Page MenuHomePhabricator

Bad text layer extraction from PDFs
Open, Needs TriagePublicBUG REPORT

Description

If a scan in PDF has a text layer, Mediawiki extracts it very poorly. Even a very good text layer is extracted badly. DJVUs do not suffer this problem and their text layer is extracted well. If the PDF is converted into DJVU, the extraction of the text from its text layer usually improves too. If the text is copypasted from the PDF document into a word processor, it is good as well. This means that the text layer is good, only Mediawiki cannot get it well from PDFs.

Example of text layer extraction from a PDF here: https://en.wikisource.org/w/index.php?title=Page:The_Hussite_Wars,_by_the_Count_L%C3%BCtzow.pdf/70&action=edit&redlink=1

The same PDF scan was converted into DJVU and the result can be compared here: https://en.wikisource.org/w/index.php?title=Page:The_Hussite_wars,_by_the_Count_L%C3%BCtzow.djvu/70&action=edit&redlink=1

Most libraries including Internet Archive or HathiTrust offer downloading PDFs with text layers and not DJVUs.
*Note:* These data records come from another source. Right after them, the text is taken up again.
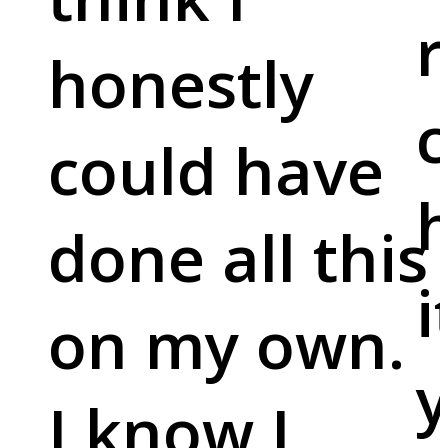
r
honestly
c
could have
done all this
i
on my own.
y
I know I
Besides that handling DJVU is difficult for many contributors, not only for newbies. So, we do need to fix the text layer extraction from PDFs.

Event Timeline

Restricted Application added a subscriber: Aklapper. · View Herald Transcript

Playing with "pdftotext" options, output can be similar to djvu text layer.

e.g. see

$ pdftotext The_Hussite_Wars,_by_the_Count_Lützow.pdf -f 70 -l 70 tmp.txt -layout | cat tmp.txt 
48 THE HUSSITE WARS
passing safely through a country occupied by Sigismund's
troops, they arrived near Kralov6 Hradec. They called to
...

vs.

$ pdftotext The_Hussite_Wars,_by_the_Count_Lützow.pdf -f 70 -l 70 tmp.txt | cat tmp.txt 
THE HUSSITE WARS

48

passing safely through a country occupied by Sigismund's
...

vs.

$ djvutxt -page=70 The_Hussite_wars,_by_the_Count_Lützow.djvu
48 
THE HUSSITE WARS 
passing safely through a country occupied by Sigismund's 
troops, they arrived near Kralov6 Hradec. They called to 
...

I was never able to get the same result, but it might depend on which options the program who converted from pdf to djvu has used (@Jan.Kamenicek, what did you use?)

Flags for "pdftotext" are set here:
https://github.com/wikimedia/mediawiki-extensions-PdfHandler/blob/df484dbe704a5d4ee902e38defeba991dbe21fab/includes/PdfImage.php#L152

One option could be to act here, but impact vs. current settings should be evaluated.

@Aklapper , I readded MediaWiki-extensions-PdfHandler as it seems relevant to me.

@Mpaa I used some online pdf to djvu converter. I do not remember which one exactly, it could have been https://pdf2djvu.com/ or https://www.djvu-pdf.com/ .

However, I doubt that the text layer got improved by the djvu converting process.

Above I have shown how the PDF text layer is extracted in Mediawiki. The beginnign of the page is extracted thus:

...passing safely through a country occupied by Sigismund's
They called to
troops, they arrived near Kralov6 Hradec.

But when I open the PDF document in my computer and copypaste the text into a word processor, it looks thus:

...passing safely through a country occupied by Sigismund's
troops, they arrived near Kralov6 Hradec. They called to...

This means that the original text layer of the PDF is good, only Mediawiki extracts it badly.

@Jan.Kamenicek, I didn't mean that the text layer got improved by the djvu converting process.
Flags used with pdftotext command matters, and they are set in Mediawiki, see my comparison above.

I was just curious to know what you used, as I cannot get the ''exact'' same djvu text layer of your file just playing with options of pdftotext, so knowing the tool you used might have shed some light on an optimal settings for pdftotext.

@Mpaa I see. I apologize for not getting your point, as I unfortunately do not understand the technical side of the problem at all, I just see that although the text layer of many PDF documents is very good, it turns very poor when I try to work with it at Wikisource Proofreading extension :-(

But when I open the PDF document in my computer and copypaste the text into a word processor, it looks thus:

...passing safely through a country occupied by Sigismund's
troops, they arrived near Kralov6 Hradec. They called to...

This means that the original text layer of the PDF is good, only Mediawiki extracts it badly.

This is not indicative, it can depend on a lot of things (OS, browser, pdf plugin used, etc.). I tried once on Linux and two on Windows (one with AcrobatReader, one reading the pdf in Edge), and I got three different results.

Well, I guess that OS or browser may sometimes make a good text layer bad, but I doubt that they could turn a bad text layer into good. So if I get good results when reading the text layer outside of Mediawiki and bad results in Mediawiki, I am convinced that it means that the text layer is good and the problem must be on the Mediawiki side.